Recipients have included prominent figures across disciplines whose work has appeared at institutions and events such as Venice Biennale, Sundance Film Festival, Tony Awards, Pulitzer Prize, and MacArthur Fellows Program laureates. Past awardees have gone on to faculty positions at Yale School of Art, Rhode Island School of Design, Berklee College of Music, and leadership roles at organizations such as American Alliance of Museums and Environmental Defense Fund. The fellowship has supported projects that resulted in exhibitions at Guggenheim Museum, monographs from MIT Press, documentary films aired on PBS Independent Lens, and conservation policies informed by research published in journals like Science and Nature.

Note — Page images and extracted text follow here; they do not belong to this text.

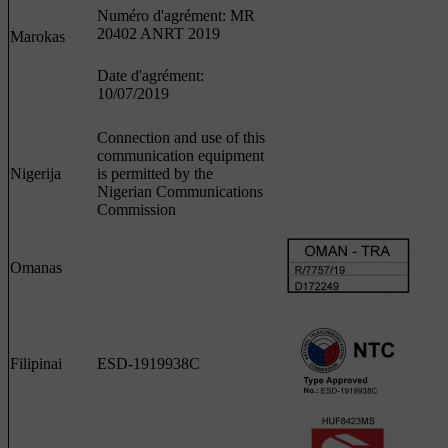
Numéro d'agrément: MR
20402 ANRT 2019
Marokas
Date d'agrément:
10/07/2019
Connection and use of this
communication equipment
Nigerija
is permitted by the
Nigerian Communications
Commission
Omanas
Filipinai
ESD-1919938C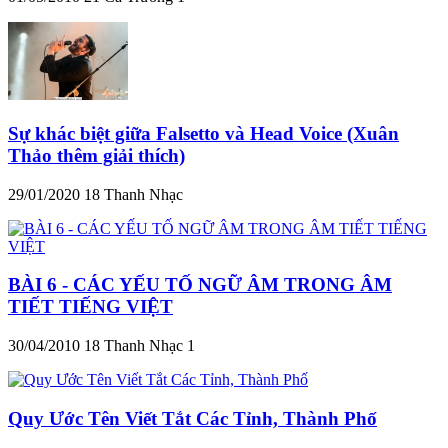
Sự khác biệt giữa Falsetto và Head Voice (Xuân
Thảo thêm giải thích)
29/01/2020
18
Thanh Nhạc
BÀI 6 - CÁC YẾU TỐ NGỮ ÂM TRONG ÂM
TIẾT TIẾNG VIỆT
30/04/2010
18
Thanh Nhạc 1
Quy Ước Tên Viết Tắt Các Tỉnh, Thành Phố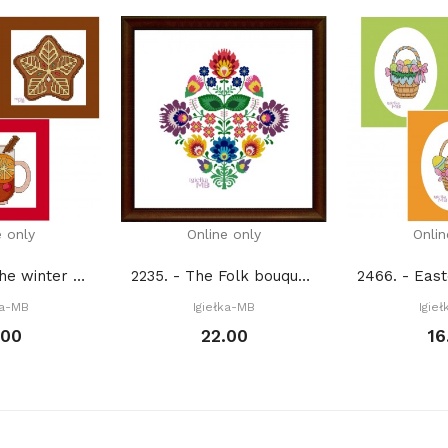
e only
Online only
Onlin
10 K 245. - The winter moments 1. (PDF)
2235. - The Folk bouquet (PDF)
ka-MB
Igiełka-MB
Igie
.00
22.00
16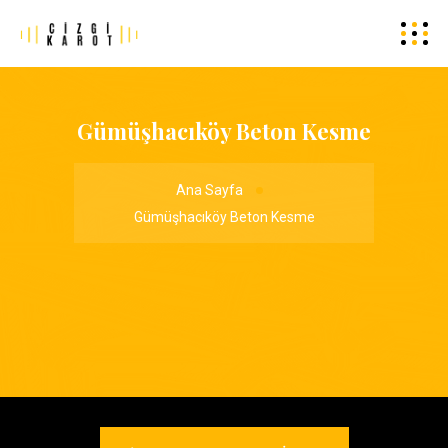
Gümüşhacıköy Beton Kesme
Ana Sayfa
Gümüşhacıköy Beton Kesme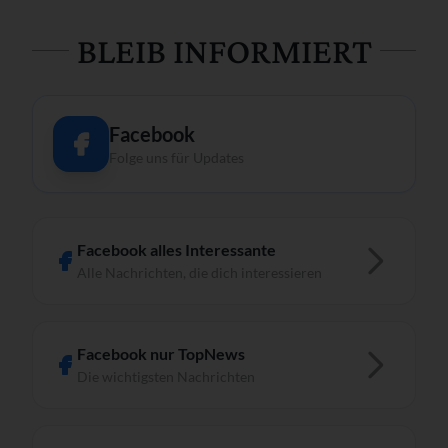
BLEIB INFORMIERT
Facebook
Folge uns für Updates
Facebook alles Interessante
Alle Nachrichten, die dich interessieren
Facebook nur TopNews
Die wichtigsten Nachrichten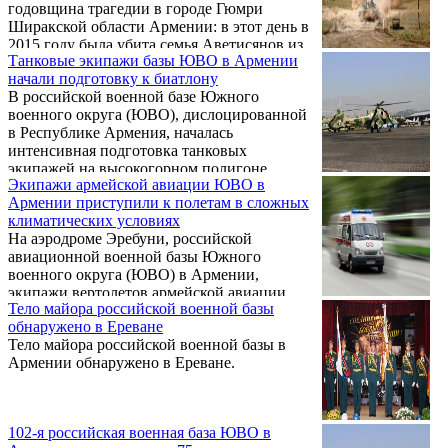
годовщина трагедии в городе Гюмри
Ширакской области Армении: в этот день в
2015 году была убита семья Аветисянов из
Танковые экипажи базы ЮВО в Армении
семи человек, включая двухлетнюю девочку
начали подготовку к биатлону
и 6-месячного младенца.
В российской военной базе Южного
военного округа (ЮВО), дислоцированной
в Республике Армения, началась
интенсивная подготовка танковых
экипажей на высокогорном полигоне
Экипажи армейской авиации ЮВО в
"Алагяз", сообщает пресс-служба Южного
Армении приступили к полетам в сложных
военного округа.
климатических условиях
На аэродроме Эребуни, российской
авиационной военной базы Южного
военного округа (ЮВО) в Армении,
экипажи вертолетов армейской авиации
Тело майора российской военной базы
приступили к одиночной подготовке и
обнаружено в Ереване
полетам в сложных климатических
Тело майора российской военной базы в
условиях.
Армении обнаружено в Ереване.
102-я российская военная база ЮВО в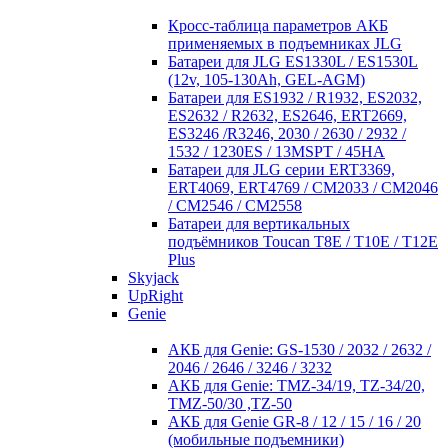
Кросc-таблица параметров АКБ
применяемых в подъемниках JLG
Батареи для JLG ES1330L / ES1530L
(12v, 105-130Ah, GEL-AGM)
Батареи для ES1932 / R1932, ES2032,
ES2632 / R2632, ES2646, ERT2669,
ES3246 /R3246, 2030 / 2630 / 2932 /
1532 / 1230ES / 13MSPT / 45HA
Батареи для JLG серии ERT3369,
ERT4069, ERT4769 / CM2033 / CM2046
/ CM2546 / CM2558
Батареи для вертикальных
подъёмников Toucan T8E / T10E / T12E
Plus
Skyjack
UpRight
Genie
АКБ для Genie: GS-1530 / 2032 / 2632 /
2046 / 2646 / 3246 / 3232
АКБ для Genie: TMZ-34/19, TZ-34/20,
TMZ-50/30 ,TZ-50
АКБ для Genie GR-8 / 12 / 15 / 16 / 20
(мобильные подъемники)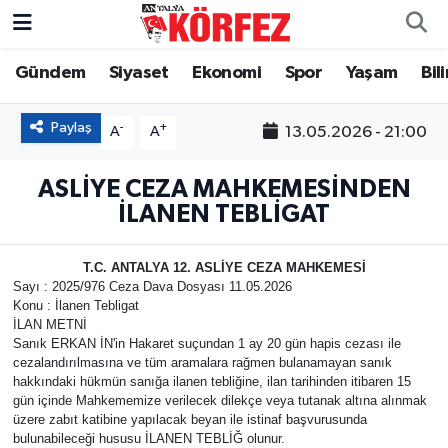
Gündem
Siyaset
Ekonomi
Spor
Yaşam
Bil
Gündem
Nöbetçi Eczaneler
Siyaset
Hava Durumu
Paylaş
-
+
13.05.2026 - 21:00
A
A
Yerel Yönetim
Trafik Durumu
ASLİYE CEZA MAHKEMESİNDEN
İLANEN TEBLİGAT
Ekonomi
Süper Lig Puan Durumu ve Fikstür
T.C. ANTALYA 12. ASLİYE CEZA MAHKEMESİ
Spor
Tüm Manşetler
Sayı : 2025/976 Ceza Dava Dosyası 11.05.2026
Konu : İlanen Tebligat
İLAN METNİ
Yaşam
Son Dakika Haberleri
Sanık ERKAN İN'in Hakaret suçundan 1 ay 20 gün hapis cezası ile
cezalandırılmasına ve tüm aramalara rağmen bulanamayan sanık
Asayiş
Haber Arşivi
hakkındaki hükmün sanığa ilanen tebliğine, ilan tarihinden itibaren 15
gün içinde Mahkememize verilecek dilekçe veya tutanak altına alınmak
üzere zabıt katibine yapılacak beyan ile istinaf başvurusunda
Dünya
bulunabileceği hususu İLANEN TEBLİĞ olunur.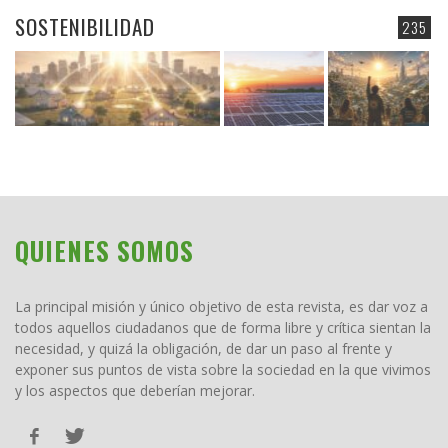
SOSTENIBILIDAD
235
QUIENES SOMOS
La principal misión y único objetivo de esta revista, es dar voz a
todos aquellos ciudadanos que de forma libre y crítica sientan la
necesidad, y quizá la obligación, de dar un paso al frente y
exponer sus puntos de vista sobre la sociedad en la que vivimos
y los aspectos que deberían mejorar.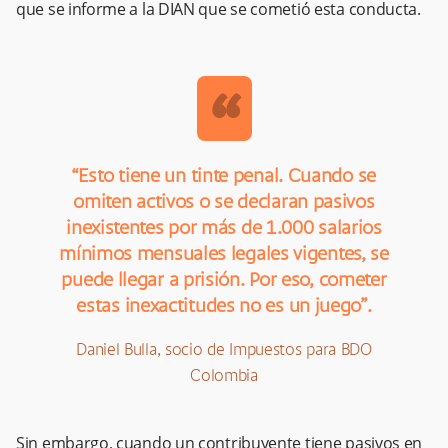
que se informe a la DIAN que se cometió esta conducta.
“
“Esto tiene un tinte penal. Cuando se
omiten activos o se declaran pasivos
inexistentes por más de 1.000 salarios
mínimos mensuales legales vigentes, se
puede llegar a prisión. Por eso, cometer
estas inexactitudes no es un juego”.
Daniel Bulla, socio de Impuestos para BDO
Colombia
Sin embargo, cuando un contribuyente tiene pasivos en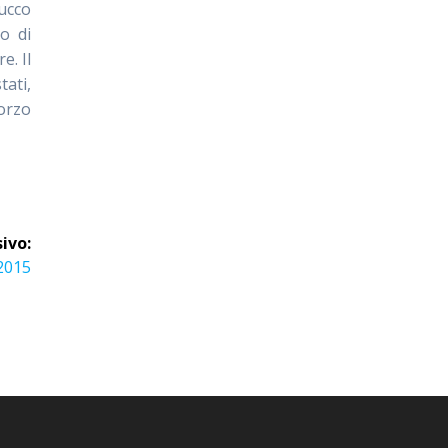
succo
io di
e. Il
tati,
 orzo
ivo:
 2015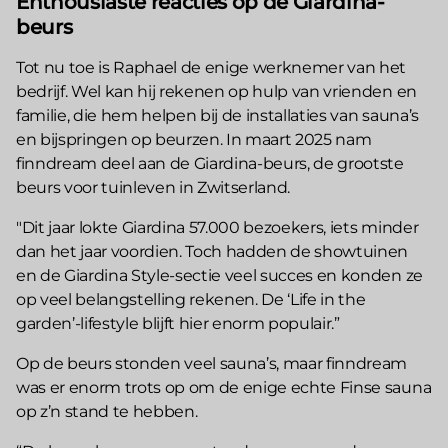
Enthousiaste reacties op de Giardina-
beurs
Tot nu toe is Raphael de enige werknemer van het
bedrijf. Wel kan hij rekenen op hulp van vrienden en
familie, die hem helpen bij de installaties van sauna’s
en bijspringen op beurzen. In maart 2025 nam
finndream deel aan de Giardina-beurs, de grootste
beurs voor tuinleven in Zwitserland.
"Dit jaar lokte Giardina 57.000 bezoekers, iets minder
dan het jaar voordien. Toch hadden de showtuinen
en de Giardina Style-sectie veel succes en konden ze
op veel belangstelling rekenen. De ‘Life in the
garden’-lifestyle blijft hier enorm populair.”
Op de beurs stonden veel sauna’s, maar finndream
was er enorm trots op om de enige echte Finse sauna
op z’n stand te hebben.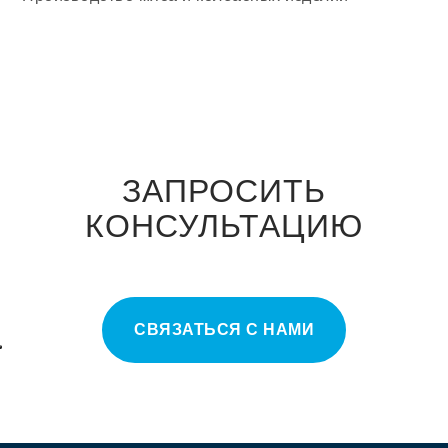
ЗАПРОСИТЬ
КОНСУЛЬТАЦИЮ
СВЯЗАТЬСЯ С НАМИ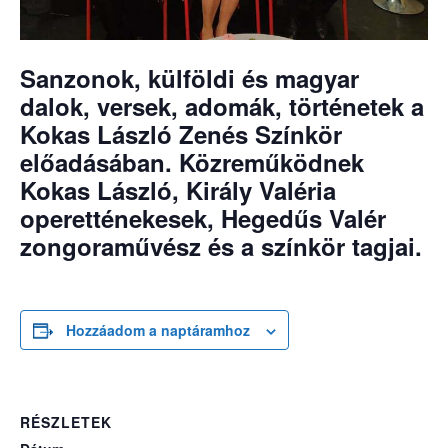
Sanzonok, külföldi és magyar
dalok, versek, adomák, történetek a
Kokas László Zenés Színkör
előadásában. Közreműködnek
Kokas László, Király Valéria
operetténekesek, Hegedűs Valér
zongoraművész és a színkör tagjai.
Hozzáadom a naptáramhoz
RÉSZLETEK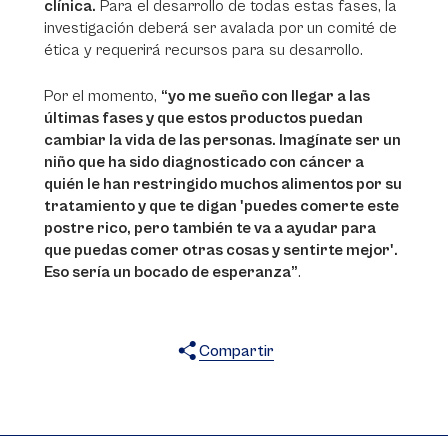
clínica.
Para el desarrollo de todas estas fases, la
investigación deberá ser avalada por un comité de
ética y requerirá recursos para su desarrollo.
Por el momento,
“yo me sueño con llegar a las
últimas fases y que estos productos puedan
cambiar la vida de las personas. Imagínate ser un
niño que ha sido diagnosticado con cáncer a
quién le han restringido muchos alimentos por su
tratamiento y que te digan 'puedes comerte este
postre rico, pero también te va a ayudar para
que puedas comer otras cosas y sentirte mejor'.
Eso sería un bocado de esperanza”
.
Compartir
X
Facebook
WhatsApp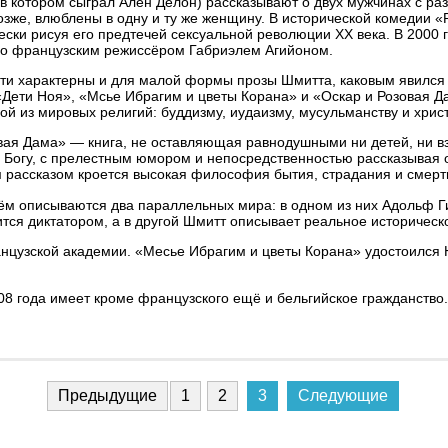
 в котором сыграл Ален Делон) рассказывают о двух мужчинах с раз
озже, влюблены в одну и ту же женщину. В исторической комедии
ески рисуя его предтечей сексуальной революции ХХ века. В 2000
но французским режиссёром Габриэлем Агийоном.
ти характерны и для малой формы прозы Шмитта, каковым явился 
Дети Ноя», «Мсье Ибрагим и цветы Корана» и «Оскар и Розовая Да
ной из мировых религий: буддизму, иудаизму, мусульманству и хрис
вая Дама» — книга, не оставляющая равнодушными ни детей, ни вз
 Богу, с прелестным юмором и непосредственностью рассказывая о
 рассказом кроется высокая философия бытия, страдания и смерт
 нём описываются два параллельных мира: в одном из них Адольф 
ится диктатором, а в другой Шмитт описывает реальное историческ
нцузской академии. «Месье Ибрагим и цветы Корана» удостоился 
08 года имеет кроме французского ещё и бельгийское гражданство
Предыдущие
1
2
3
Следующие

Controversies and Criticism

Critiques have focused on selection transparency, geographic concentration favoring major cultural centers like New York City, Los Angeles, and Philadelphia, and perceived alignment with elite institutions including Ivy League universities. Debates have paralleled controversies around other major philanthropies and awards connected to private endowments, echoing discussions involving entities such as Ford Foundation, Rockefeller Foundation, and corporate-funded initiatives tied to Guggenheim donors. Questions about diversity, representation of underrepresented communities, and the influence of funders on cultural agendas have been raised in forums hosted by Department of Cultural Affairs offices, academic symposia at Columbia University, and investigative reporting in outlets like The New York Times and The Atlantic.